O Conselho Nacional de Justiça determinou, nesta sexta-feira (18), o imediato restabelecimento das funções jurisdicionais e administrativas do desembargador Alexandre Aguiar Bastos no Tribunal de Justiça de Mato Grosso do Sul. A deliberação, tomada no Plenário Virtual, saiu por 8 votos a 5.
Bastos estava afastado do TJMS desde 24 de outubro de 2024, quando foi alvo de medida cautelar ligada à Operação Ultima Ratio, deflagrada pela Polícia Federal por determinação do Superior Tribunal de Justiça. A operação apura suspeitas de venda de decisões judiciais no Judiciário sul-mato-grossense, com foco em integrantes da 4ª Câmara Cível.
Segundo a proclamação oficial do julgamento, relatada pelo Correio do Estado, o Conselho decidiu “determinar o imediato restabelecimento do exercício das funções jurisdicionais e administrativas ao requerido”. Prevaleceu a linha do então relator João Paulo Schoucair: a apuração disciplinar deve continuar, mas sem manter o afastamento cautelar.
No mesmo julgamento do Processo Administrativo Disciplinar nº 0000093-79.2026.2.00.0000, o CNJ prorrogou por unanimidade, entre os que votaram, a instrução do PAD por mais 140 dias. Na prática, o desembargador pode reassumir no TJMS enquanto o procedimento administrativo segue.
Votaram contra o retorno e pela manutenção do afastamento os conselheiros Edson Fachin, Daiane Nogueira de Lira, Kátia Magalhães Arruda, Rodrigo Badaró e Andréa Cunha Esmeraldo. O Conselho registrou que Daiane Nogueira de Lira alterou posição adotada em sessão anterior e passou a acompanhar a corrente que pedia a permanência do afastamento.
A conselheira Jaceguara Dantas declarou impedimento. Ulisses Rabaneda não votou por ausência justificada. O julgamento foi presidido pelo ministro Edson Fachin, que ficou vencido no ponto do afastamento, mas acompanhou a prorrogação da instrução.

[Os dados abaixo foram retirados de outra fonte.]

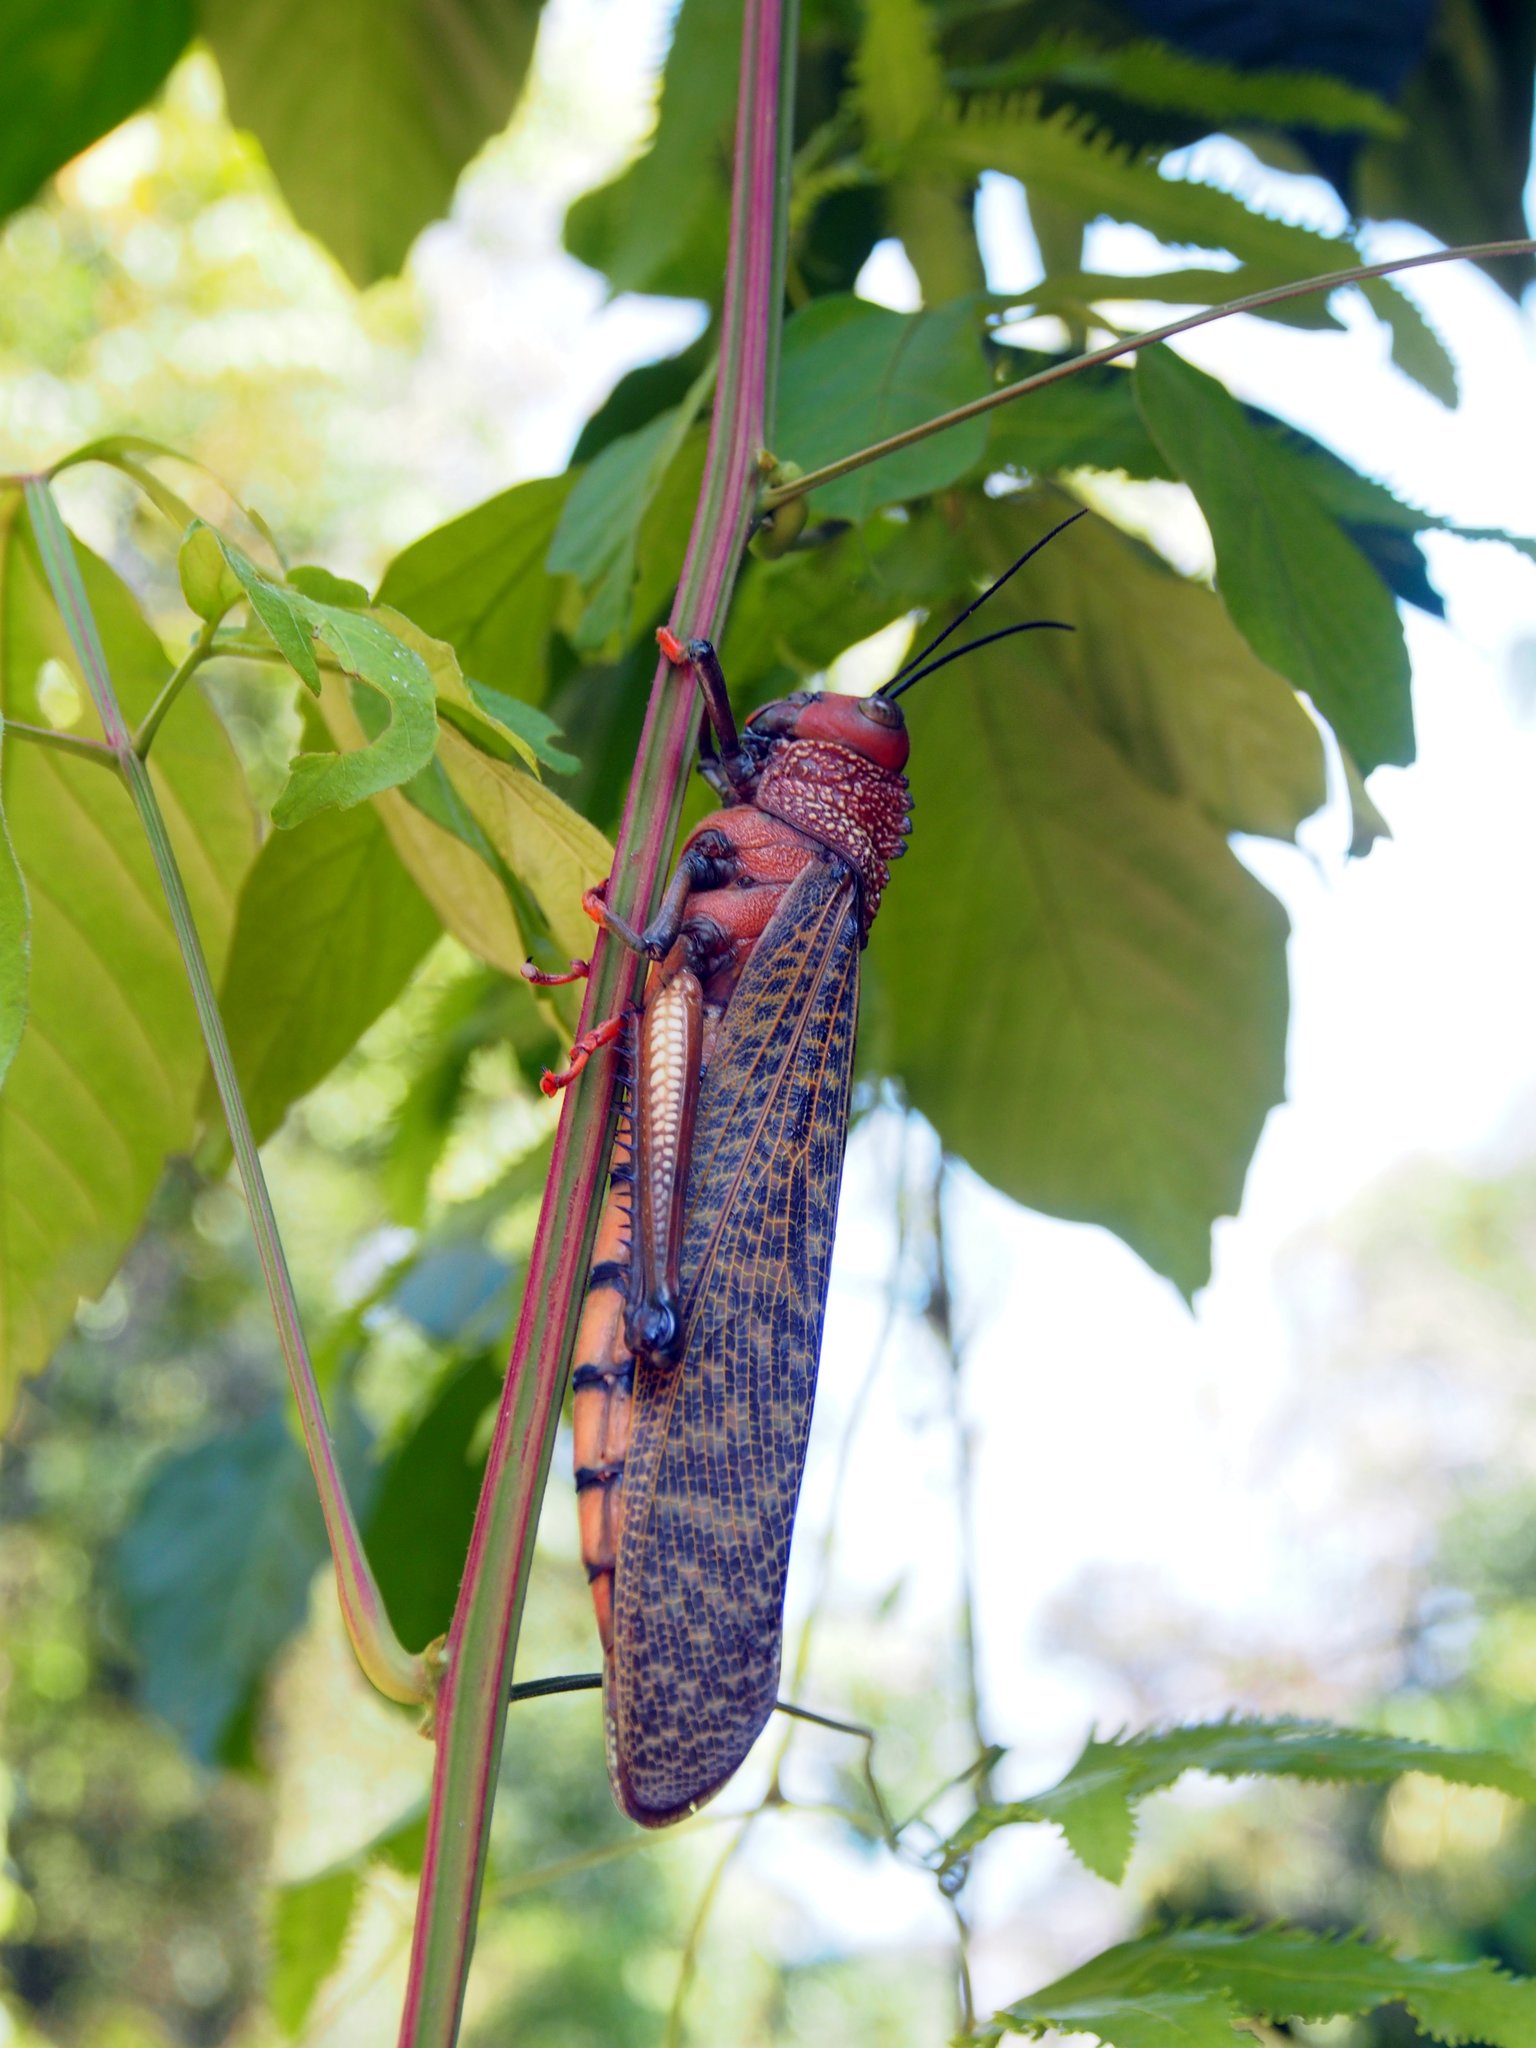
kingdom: Animalia
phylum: Arthropoda
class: Insecta
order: Orthoptera
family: Romaleidae
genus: Tropidacris
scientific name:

A Operação Ultima Ratio, de outubro de 2024, alcançou magistrados, servidores, advogados e empresários. Em dezembro de 2025, o próprio CNJ abriu PAD contra Bastos e contra o desembargador Vladimir Abreu da Silva e manteve, naquele momento, o afastamento cautelar dos dois. O G1 informou que, neste julgamento de setembro de 2026, Vladimir Abreu permanece afastado, por decisão unânime dos conselheiros que votaram no ponto.
Quando o PAD foi instaurado, a defesa de Alexandre Bastos afirmou que o recebimento da reclamação disciplinar “não implica juízo de valor sobre a existência de irregularidades” e sustentou que o corregedor havia registrado situação distinta da dos demais investigados. Não houve, nas fontes consultadas desta sexta-feira, nova nota da defesa sobre a decisão de retorno.
A decisão de agora não encerra a apuração. Não há, neste ato, julgamento de mérito disciplinar nem pronunciamento sobre responsabilidade criminal. Cabe ao TJMS cumprir a determinação de restabelecimento imediato das funções, enquanto o PAD tramita pelo prazo adicional de 140 dias.